23.04.2025
Benjamin-Immanuel Hoff
Rezension

Zu zaghaftes Bürokratopia

Die Staatsreform hat es in den Vertrag der künftigen schwarz-roten Koalition geschafft. Setzten Union und SPD die im Koalitionsvertrag benannten Vorhaben zur Staatsreform tatsächlich um, wäre ein bedeutsamer Beitrag dazu geleistet, Deutschlands öffentliche Verwaltung aus dem selbst geschaffenen Prokrustesbett in die digitale Moderne zu führen.

Die Skepsis, dass dies gelingt, ist groß. Und sie beruht auf einer jahrzehntelangen Evidenz der Entbürokratisierungsinitiativen, die dem Muster folgten: Schwach angefangen, stark nachgelassen.

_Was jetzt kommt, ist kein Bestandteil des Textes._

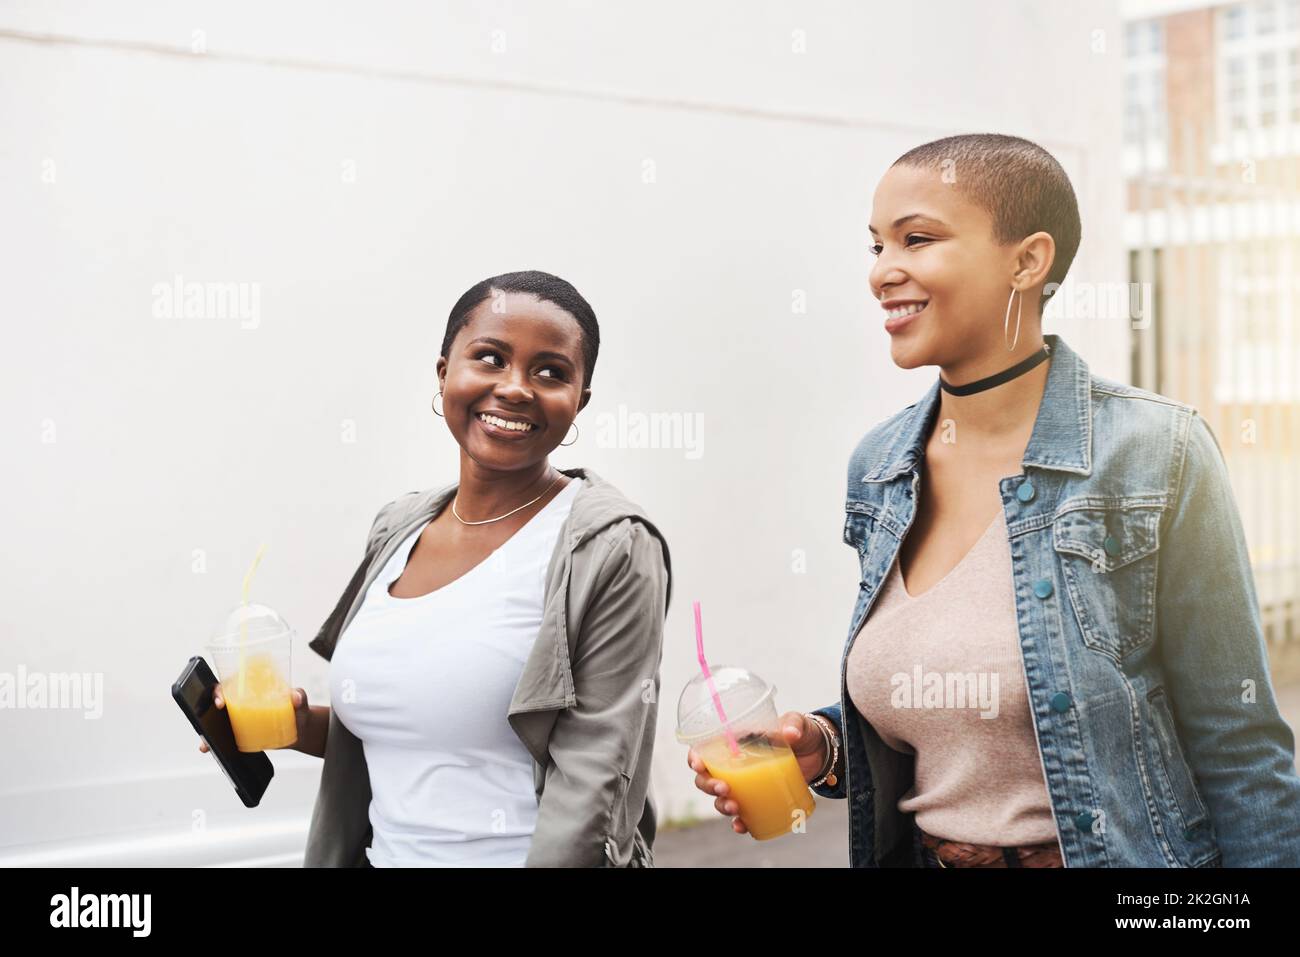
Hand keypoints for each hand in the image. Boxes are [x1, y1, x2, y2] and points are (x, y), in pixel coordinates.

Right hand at [197, 685, 310, 752]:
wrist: (301, 729)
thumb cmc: (299, 709)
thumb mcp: (300, 700)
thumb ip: (299, 696)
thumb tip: (296, 698)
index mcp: (253, 688)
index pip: (230, 684)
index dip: (219, 691)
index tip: (221, 703)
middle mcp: (243, 701)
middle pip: (219, 703)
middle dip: (207, 712)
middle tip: (208, 725)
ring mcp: (241, 718)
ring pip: (218, 722)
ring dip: (208, 732)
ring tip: (206, 744)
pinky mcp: (243, 732)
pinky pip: (226, 736)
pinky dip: (217, 743)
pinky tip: (213, 750)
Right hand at [685, 711, 830, 835]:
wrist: (819, 754)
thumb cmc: (801, 733)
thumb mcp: (797, 722)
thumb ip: (793, 725)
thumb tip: (791, 734)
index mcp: (735, 741)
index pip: (704, 748)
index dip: (694, 757)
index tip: (698, 765)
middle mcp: (734, 764)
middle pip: (706, 777)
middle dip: (708, 785)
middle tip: (722, 789)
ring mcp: (745, 784)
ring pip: (720, 798)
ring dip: (721, 805)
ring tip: (734, 808)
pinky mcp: (758, 799)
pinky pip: (742, 814)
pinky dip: (739, 822)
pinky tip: (741, 826)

In ihrem Buch Bürokratopia. Wie Verwaltung die Demokratie retten kann, beschreibt Julia Borggräfe, wie Verwaltung in Deutschland demokratischer, bürgernäher und zukunftsfähiger gestaltet werden kann – und analysiert zugleich die strukturellen Hindernisse, die solche Reformen bremsen.

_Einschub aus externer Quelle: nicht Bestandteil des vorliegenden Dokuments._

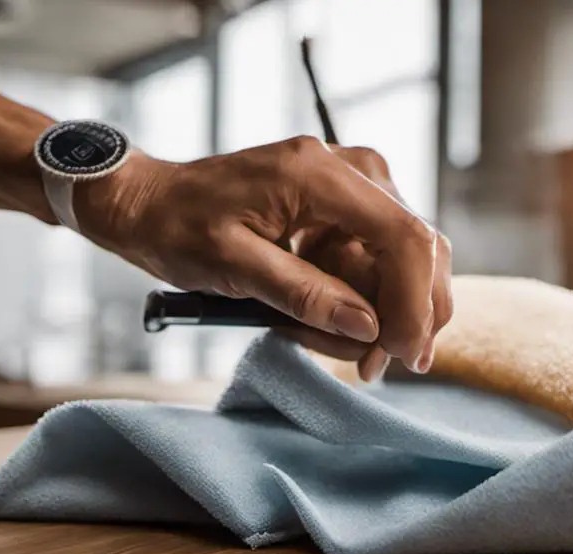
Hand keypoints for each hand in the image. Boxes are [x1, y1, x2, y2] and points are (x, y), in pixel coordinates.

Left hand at [74, 136, 451, 378]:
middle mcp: (350, 168)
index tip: (400, 353)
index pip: (404, 237)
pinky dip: (362, 299)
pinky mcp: (350, 206)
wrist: (152, 201)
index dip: (414, 302)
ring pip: (405, 260)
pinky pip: (379, 260)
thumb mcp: (231, 266)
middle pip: (420, 248)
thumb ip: (302, 294)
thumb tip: (367, 328)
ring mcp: (354, 184)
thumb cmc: (178, 226)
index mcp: (319, 174)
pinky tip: (320, 318)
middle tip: (373, 366)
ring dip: (378, 312)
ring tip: (320, 338)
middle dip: (406, 314)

Borggräfe argumentiert, dass Bürokratie nicht nur als technokratisches Instrument, sondern als demokratiestützende Struktur verstanden werden sollte – eine Perspektive, die gegen gängige Narrative vom „Bürokratieabbau“ steht. Die Autorin warnt vor reflexhaftem Abbau ohne funktionale Neubewertung. Verwaltung muss aus ihrer Sicht wieder als gestaltender Akteur in der Demokratie verstanden werden – nicht nur als Dienstleister oder Vollzugsapparat. Diese Analyse steht im wohltuenden Gegensatz zu den Entstaatlichungslogiken, mit denen über einen langen neoliberalen Zeitraum öffentliche Daseinsvorsorge privatisiert und Kommunale Gemeinschaftsstelle (KGSt) bis zu Kienbaum, PWC und Co. Standardkostenberechnungsmodelle verfolgten, während politische Entscheider:innen die Infrastrukturmodernisierung etwa bei Schulen oder Verkehrswegen vernachlässigten.

Umso überraschender ist das im letzten Drittel des Buches gewählte Beispiel für die Umfeldbedingungen, in denen sich öffentliche Verwaltungen verändern müssen: Die Aufstandsbekämpfung der US-Streitkräfte im Irak gegen ein dezentrales, hochgradig mobiles Netzwerk kleiner autonomer Zellen mit unvorhersehbaren Entscheidungen, auf die eine hierarchische Organisation mit ihrer eigenen Logik sowie den etablierten Planungs- und Entscheidungsprozessen nicht vorbereitet war.

So einprägsam das Beispiel auch ist, bleibt ein schwer zu überbrückendes Spannungsverhältnis zwischen dem Anspruch von Borggräfe, aufzuzeigen, wie Verwaltung die Demokratie retten kann und der unkritischen Bezugnahme auf General Stanley A. McChrystal. Dessen Buch Team of Teams ist sicherlich lesenswert. Doch die Methoden der Aufstandsbekämpfung der von ihm befehligten Task Force 6-26 mit den Folterungen im berüchtigten Gefängnis Abu Ghraib dürften mit dem Demokratieanspruch Borggräfes ebenso wenig zu verbinden sein, wie das politische Agieren des Vier-Sterne-Generals gegenüber der seinerzeitigen zivilen Militärführung in Gestalt von Präsident Obama.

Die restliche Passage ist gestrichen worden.